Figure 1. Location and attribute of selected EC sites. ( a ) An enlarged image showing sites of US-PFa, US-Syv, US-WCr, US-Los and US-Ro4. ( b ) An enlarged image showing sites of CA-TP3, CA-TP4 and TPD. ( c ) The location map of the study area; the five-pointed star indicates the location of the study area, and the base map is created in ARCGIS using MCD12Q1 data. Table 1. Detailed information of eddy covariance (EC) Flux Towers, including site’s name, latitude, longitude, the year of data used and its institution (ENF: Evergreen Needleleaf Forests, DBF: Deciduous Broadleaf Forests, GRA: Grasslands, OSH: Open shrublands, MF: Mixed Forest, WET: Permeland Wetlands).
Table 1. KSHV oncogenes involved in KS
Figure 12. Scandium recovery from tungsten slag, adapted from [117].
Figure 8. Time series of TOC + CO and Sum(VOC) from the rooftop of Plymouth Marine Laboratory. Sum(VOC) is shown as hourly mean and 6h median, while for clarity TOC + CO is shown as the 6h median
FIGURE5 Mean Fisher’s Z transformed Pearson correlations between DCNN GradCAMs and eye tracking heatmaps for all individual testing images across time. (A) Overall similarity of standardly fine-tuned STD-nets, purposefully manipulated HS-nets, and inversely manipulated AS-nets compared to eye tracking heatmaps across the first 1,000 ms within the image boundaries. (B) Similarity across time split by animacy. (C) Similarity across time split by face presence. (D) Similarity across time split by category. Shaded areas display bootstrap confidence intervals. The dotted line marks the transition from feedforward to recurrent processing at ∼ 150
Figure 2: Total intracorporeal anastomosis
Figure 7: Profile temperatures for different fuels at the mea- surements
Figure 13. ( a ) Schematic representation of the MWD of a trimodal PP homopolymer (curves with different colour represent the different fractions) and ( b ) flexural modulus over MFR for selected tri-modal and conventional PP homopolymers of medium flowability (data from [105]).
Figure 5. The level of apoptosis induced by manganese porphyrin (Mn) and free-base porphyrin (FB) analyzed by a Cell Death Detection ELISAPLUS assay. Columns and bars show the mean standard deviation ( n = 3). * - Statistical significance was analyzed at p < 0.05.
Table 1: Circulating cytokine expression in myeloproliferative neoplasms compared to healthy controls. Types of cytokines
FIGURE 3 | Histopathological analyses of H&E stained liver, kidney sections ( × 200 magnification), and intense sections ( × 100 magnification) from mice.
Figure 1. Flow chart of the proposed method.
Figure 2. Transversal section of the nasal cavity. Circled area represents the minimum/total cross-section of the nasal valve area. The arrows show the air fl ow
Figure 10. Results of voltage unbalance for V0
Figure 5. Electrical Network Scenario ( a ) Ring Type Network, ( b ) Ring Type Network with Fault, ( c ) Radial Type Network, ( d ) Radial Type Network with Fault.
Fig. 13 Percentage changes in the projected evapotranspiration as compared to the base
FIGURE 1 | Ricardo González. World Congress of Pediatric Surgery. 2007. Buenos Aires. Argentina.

■ WORK INSTRUCTION ■
Return word for word the lines above from the line with "Figure 7: Profile" to the line with "Figure 1. Flow chart of the proposed method.", including both and leaving out all others.

■ THE COMPLETED TASK ■
Figure 7: Profile temperatures for different fuels at the mea- surements
Figure 13. ( a ) Schematic representation of the MWD of a trimodal PP homopolymer (curves with different colour represent the different fractions) and ( b ) flexural modulus over MFR for selected tri-modal and conventional PP homopolymers of medium flowability (data from [105]).
Figure 5. The level of apoptosis induced by manganese porphyrin (Mn) and free-base porphyrin (FB) analyzed by a Cell Death Detection ELISAPLUS assay. Columns and bars show the mean standard deviation ( n = 3). * - Statistical significance was analyzed at p < 0.05.
Table 1: Circulating cytokine expression in myeloproliferative neoplasms compared to healthy controls. Types of cytokines
FIGURE 3 | Histopathological analyses of H&E stained liver, kidney sections ( × 200 magnification), and intense sections ( × 100 magnification) from mice.
Figure 1. Flow chart of the proposed method.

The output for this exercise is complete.